Given passage:
=-=-=

There's always more junk. If youwill never find another part like that
whatchacallit, what in the hell are you designing with it for??? What if
you wanted to make ANOTHER ONE!!! In other words, stop being paralyzed by
fear. It'll stunt your technical growth. Labor is more expensive than parts
anyway!

2) Pursue finding out things. Use what sense you have, but don't be afraid
to fail. It just means that now you know one more thing that won't work.
There really are not so many of those that you won't find some that DO!!!
Don't be afraid to make a fool out of yourself. If you can't stand not
having stuff work in front of others, then work with the door locked and
tell no one what you're doing! But then you can't ask questions, can you???
Sounds limiting. Sounds like something to get rid of, doesn't it. Make a
fool of yourself. Only those who waste thir time with such judgements will
suffer!

Basically, you will have to learn the things I learned when I was quite
small. I was too young to be humiliated back then, just disappointed, so I
learned more rapidly to cut and fit and try and cut and fit and try and cut
and fit and try and cut..... etc. You get the idea. "Failure", as many
adults fail to understand it, is what you do in the process of
succeeding!!! Nothing more!!! Enjoy yourself. That's what it's for. Nothing
else!!!

=-=-=

Records provided:

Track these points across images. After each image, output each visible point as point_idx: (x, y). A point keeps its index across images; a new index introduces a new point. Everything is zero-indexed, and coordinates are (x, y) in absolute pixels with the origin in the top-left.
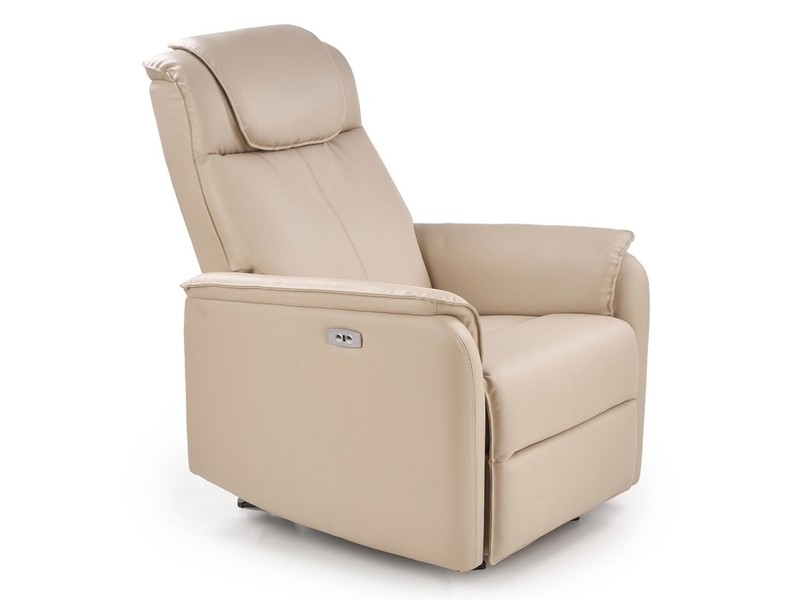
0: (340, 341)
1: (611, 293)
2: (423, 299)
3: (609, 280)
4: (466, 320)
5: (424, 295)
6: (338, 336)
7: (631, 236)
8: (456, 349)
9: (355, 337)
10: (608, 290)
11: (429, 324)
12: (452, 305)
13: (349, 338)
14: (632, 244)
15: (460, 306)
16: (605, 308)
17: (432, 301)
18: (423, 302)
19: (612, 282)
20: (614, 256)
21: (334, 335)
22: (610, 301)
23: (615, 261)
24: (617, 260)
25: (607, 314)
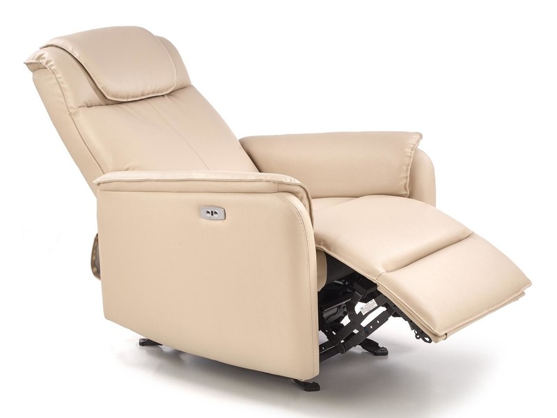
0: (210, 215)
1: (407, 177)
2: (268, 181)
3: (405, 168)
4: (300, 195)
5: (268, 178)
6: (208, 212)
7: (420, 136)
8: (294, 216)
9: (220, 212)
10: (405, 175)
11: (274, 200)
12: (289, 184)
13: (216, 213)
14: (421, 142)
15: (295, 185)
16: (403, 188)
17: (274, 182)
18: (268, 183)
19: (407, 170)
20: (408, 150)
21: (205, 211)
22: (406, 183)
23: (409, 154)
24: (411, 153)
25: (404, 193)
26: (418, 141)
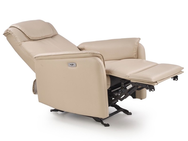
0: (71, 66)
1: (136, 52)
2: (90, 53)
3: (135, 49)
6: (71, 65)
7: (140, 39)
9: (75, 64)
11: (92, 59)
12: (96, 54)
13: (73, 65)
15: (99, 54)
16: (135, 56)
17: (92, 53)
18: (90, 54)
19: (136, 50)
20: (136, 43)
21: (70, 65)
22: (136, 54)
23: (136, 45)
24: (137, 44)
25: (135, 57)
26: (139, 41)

=-=-=

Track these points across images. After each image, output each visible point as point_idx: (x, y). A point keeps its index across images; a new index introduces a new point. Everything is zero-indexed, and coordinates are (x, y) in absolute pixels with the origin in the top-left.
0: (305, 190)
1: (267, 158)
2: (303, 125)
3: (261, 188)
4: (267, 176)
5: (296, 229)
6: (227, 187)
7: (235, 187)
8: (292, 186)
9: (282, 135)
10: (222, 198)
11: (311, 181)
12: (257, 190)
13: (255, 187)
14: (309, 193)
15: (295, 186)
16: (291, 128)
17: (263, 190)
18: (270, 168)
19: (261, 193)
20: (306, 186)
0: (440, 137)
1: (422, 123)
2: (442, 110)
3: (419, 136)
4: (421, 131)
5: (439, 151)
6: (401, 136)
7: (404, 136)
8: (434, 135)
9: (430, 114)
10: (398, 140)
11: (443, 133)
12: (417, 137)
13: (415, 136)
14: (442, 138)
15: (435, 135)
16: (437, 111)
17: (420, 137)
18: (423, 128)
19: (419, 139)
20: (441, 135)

=-=-=

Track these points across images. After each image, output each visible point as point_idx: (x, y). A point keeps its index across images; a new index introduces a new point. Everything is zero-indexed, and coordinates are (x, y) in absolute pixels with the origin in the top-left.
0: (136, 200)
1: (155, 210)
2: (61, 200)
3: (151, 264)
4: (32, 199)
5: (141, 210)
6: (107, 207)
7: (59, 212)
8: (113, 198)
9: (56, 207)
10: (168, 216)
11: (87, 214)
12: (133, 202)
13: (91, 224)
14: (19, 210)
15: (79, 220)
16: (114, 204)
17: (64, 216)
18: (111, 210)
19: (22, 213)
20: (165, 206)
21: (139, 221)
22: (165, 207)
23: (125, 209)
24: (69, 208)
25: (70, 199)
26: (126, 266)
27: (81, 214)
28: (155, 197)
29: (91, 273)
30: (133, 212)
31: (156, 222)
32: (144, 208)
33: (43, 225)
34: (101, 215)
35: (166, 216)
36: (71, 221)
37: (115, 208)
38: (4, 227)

=-=-=

What is required:
Copy out the entire passage about learning by trial and error, word for word. The rows were drawn from a separate source.

Result:
There's always more junk. If youwill never find another part like that
whatchacallit, what in the hell are you designing with it for??? What if
you wanted to make ANOTHER ONE!!! In other words, stop being paralyzed by
fear. It'll stunt your technical growth. Labor is more expensive than parts
anyway!

2) Pursue finding out things. Use what sense you have, but don't be afraid
to fail. It just means that now you know one more thing that won't work.
There really are not so many of those that you won't find some that DO!!!
Don't be afraid to make a fool out of yourself. If you can't stand not
having stuff work in front of others, then work with the door locked and
tell no one what you're doing! But then you can't ask questions, can you???
Sounds limiting. Sounds like something to get rid of, doesn't it. Make a
fool of yourself. Only those who waste thir time with such judgements will
suffer!

Basically, you will have to learn the things I learned when I was quite
small. I was too young to be humiliated back then, just disappointed, so I
learned more rapidly to cut and fit and try and cut and fit and try and cut
and fit and try and cut..... etc. You get the idea. "Failure", as many
adults fail to understand it, is what you do in the process of
succeeding!!! Nothing more!!! Enjoy yourself. That's what it's for. Nothing
else!!!